Fourier Transforms were originally developed as an engineering tool to study repetitious phenomena such as the vibration of a stringed musical instrument or an airplane wing during flight. It is used in technical analysis to detect cyclical patterns within prices.
It is beyond the scope of this book to provide a full explanation of Fourier analysis. Further information can be found in Technical Analysis of Stocks and Commodities (TASC), Volume One issues #2, #4, and #7; Volume Two issue #4; Volume Three issues #2 and #7 (Understanding Cycles); Volume Four issue #6; Volume Five issues #3 (In Search of the Cause of Cycles) and #5 (Cycles and Chart Patterns); and Volume Six issue #11 (Cycles).
The complete Fourier analysis concept is called spectral analysis. Fast Fourier Transform (“FFT”) is an abbreviated calculation that can be computed in a fraction of the time. FFT sacrifices phase relationships and concentrates only on cycle length and amplitude.
The benefit of FFT is its ability to extract the predominate cycle(s) from a series of data (e.g., an indicator or a security’s price).
FFTs are based on the principal that any finite, time-ordered set of data can be approximated by decomposing the data into a set of sine waves. Each sine wave has a specific cycle length, amplitude, and phase relationship to the other sine waves.

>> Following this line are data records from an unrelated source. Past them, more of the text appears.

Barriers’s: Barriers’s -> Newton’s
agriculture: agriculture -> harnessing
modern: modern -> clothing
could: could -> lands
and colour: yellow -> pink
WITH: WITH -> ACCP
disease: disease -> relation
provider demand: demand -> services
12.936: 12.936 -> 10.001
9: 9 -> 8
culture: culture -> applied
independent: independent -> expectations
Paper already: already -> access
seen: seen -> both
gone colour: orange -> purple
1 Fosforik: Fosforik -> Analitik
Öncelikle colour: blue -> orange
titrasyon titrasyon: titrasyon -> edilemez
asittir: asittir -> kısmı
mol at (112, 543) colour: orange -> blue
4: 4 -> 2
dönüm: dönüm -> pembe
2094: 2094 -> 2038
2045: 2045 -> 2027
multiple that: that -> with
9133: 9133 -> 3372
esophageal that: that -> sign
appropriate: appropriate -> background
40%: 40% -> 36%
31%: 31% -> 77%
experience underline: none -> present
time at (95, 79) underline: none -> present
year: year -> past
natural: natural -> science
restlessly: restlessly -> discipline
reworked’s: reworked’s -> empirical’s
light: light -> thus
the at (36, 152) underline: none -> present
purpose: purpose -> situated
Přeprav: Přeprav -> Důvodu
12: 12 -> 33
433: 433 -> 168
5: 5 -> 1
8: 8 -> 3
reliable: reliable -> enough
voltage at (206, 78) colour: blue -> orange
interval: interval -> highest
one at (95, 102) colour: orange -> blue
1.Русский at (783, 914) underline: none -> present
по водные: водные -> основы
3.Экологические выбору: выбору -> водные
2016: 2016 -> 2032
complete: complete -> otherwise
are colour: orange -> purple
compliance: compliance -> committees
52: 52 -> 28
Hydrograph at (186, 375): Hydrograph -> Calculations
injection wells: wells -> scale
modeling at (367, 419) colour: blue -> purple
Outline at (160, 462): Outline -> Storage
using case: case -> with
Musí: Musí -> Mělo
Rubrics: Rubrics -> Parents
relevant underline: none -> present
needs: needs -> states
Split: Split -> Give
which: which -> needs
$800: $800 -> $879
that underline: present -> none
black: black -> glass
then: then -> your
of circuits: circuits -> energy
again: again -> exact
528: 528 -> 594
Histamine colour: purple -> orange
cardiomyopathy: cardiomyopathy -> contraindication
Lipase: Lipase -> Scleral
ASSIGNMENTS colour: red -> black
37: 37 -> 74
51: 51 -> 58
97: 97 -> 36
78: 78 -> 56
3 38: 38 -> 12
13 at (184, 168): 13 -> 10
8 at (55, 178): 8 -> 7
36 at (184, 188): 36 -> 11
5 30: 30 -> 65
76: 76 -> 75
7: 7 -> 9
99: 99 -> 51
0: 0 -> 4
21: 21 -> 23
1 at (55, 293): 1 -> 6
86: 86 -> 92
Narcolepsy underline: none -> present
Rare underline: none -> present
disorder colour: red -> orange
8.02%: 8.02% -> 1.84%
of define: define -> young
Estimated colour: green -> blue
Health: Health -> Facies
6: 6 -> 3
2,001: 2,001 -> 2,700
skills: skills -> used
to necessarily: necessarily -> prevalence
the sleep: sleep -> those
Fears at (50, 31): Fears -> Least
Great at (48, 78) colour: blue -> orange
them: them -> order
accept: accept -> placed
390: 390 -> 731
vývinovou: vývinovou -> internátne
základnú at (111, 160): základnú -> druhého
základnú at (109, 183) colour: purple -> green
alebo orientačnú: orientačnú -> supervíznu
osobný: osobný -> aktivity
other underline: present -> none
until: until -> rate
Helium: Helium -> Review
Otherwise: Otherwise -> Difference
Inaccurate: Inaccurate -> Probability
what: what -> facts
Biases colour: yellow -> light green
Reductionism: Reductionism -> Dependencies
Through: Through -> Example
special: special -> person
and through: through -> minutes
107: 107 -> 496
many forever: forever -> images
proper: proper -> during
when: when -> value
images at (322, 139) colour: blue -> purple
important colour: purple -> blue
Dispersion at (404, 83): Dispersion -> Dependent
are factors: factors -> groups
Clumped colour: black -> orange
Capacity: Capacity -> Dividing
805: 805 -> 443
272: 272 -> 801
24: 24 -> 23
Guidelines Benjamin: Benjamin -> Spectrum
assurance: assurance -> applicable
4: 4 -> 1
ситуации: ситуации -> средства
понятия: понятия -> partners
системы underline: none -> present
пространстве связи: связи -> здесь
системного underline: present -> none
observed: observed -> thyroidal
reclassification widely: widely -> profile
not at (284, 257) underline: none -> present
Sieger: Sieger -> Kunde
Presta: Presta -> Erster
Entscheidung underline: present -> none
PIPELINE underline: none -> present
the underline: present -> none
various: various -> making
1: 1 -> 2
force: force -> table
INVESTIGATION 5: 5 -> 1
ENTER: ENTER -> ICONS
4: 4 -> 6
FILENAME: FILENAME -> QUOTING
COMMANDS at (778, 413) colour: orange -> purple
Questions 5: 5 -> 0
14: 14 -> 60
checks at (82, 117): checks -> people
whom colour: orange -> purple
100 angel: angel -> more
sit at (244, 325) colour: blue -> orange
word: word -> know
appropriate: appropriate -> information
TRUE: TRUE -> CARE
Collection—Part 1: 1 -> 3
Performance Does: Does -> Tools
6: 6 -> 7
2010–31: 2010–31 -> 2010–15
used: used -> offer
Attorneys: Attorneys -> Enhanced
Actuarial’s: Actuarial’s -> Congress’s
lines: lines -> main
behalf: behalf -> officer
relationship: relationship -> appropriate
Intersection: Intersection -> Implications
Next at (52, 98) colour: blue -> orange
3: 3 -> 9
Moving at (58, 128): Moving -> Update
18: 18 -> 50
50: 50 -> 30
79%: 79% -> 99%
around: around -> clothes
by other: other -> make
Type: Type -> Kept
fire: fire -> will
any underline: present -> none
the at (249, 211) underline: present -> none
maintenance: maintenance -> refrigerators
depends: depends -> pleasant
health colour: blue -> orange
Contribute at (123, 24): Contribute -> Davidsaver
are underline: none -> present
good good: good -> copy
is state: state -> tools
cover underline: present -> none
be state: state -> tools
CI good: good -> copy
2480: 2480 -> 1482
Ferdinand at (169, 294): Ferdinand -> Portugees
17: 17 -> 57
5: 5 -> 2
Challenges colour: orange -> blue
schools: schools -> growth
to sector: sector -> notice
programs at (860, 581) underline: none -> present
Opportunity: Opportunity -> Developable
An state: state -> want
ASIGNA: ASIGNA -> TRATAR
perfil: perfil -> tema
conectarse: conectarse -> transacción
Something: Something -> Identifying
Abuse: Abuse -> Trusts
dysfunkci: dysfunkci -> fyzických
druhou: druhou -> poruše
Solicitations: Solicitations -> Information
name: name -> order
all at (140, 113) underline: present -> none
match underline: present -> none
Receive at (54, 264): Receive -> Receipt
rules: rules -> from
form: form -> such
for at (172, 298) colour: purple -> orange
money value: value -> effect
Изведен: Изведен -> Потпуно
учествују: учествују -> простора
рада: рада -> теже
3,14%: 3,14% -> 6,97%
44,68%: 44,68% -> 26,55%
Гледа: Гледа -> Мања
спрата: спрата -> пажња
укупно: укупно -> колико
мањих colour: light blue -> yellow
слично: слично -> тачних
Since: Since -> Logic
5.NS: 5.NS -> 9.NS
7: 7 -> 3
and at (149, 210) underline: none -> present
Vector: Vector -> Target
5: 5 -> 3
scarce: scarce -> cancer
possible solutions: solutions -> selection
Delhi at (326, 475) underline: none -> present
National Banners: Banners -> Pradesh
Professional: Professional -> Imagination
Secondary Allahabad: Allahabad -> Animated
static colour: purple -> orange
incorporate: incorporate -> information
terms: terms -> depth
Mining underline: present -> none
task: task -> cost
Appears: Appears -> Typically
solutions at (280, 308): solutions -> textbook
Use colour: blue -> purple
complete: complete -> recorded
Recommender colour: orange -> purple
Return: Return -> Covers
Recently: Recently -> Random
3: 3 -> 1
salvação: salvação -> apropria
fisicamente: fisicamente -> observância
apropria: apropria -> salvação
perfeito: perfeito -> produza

A difficulty occurs when applying FFT analysis to security prices, because FFTs were designed to be applied to non-trending, periodic data. The fact that security prices are often trending is overcome by “detrending” the data using either a linear regression trendline or a moving average. To adjust for the fact that security data is not truly periodic, since securities are not traded on weekends and some holidays, the prices are passed through a smoothing function called a “hamming window.”
As stated above, it is beyond the scope of this book to provide complete interpretation of FFT analysis. I will focus my discussion on the “Interpreted” Fast Fourier Transforms found in the MetaStock computer program. This indicator shows the three predominate cycle lengths and the relative strength of each of these cycles.
The following chart displays the Interpreted FFT of US Steel.
The Interpreted FFT shows that predominate cycle lengths in US Steel are 205, 39, and 27 trading days.
The Interpreted FFT indicator always displays the most significant cycle (205 days in this example) on the left and the least significant cycle (27 days in this example) on the right. The length of each cycle is determined by the numeric value of the indicator (as read from the y-axis scales on the sides of the chart).
The longer the indicator remains at a specific value, the more predominate it was in the data being analyzed. For example, in the above chart, the 205-day cycle is five times stronger than the 39-day cycle, because the indicator was at 205 for a much longer period (the fact that 205 is five times greater than 39 is coincidental).
Once you know the predominate cycle length, you can use it as a parameter for other indicators. For example, if you know that a security has a 35-day cycle, you may want to plot a 35-day moving average or a 35-day RSI on the security.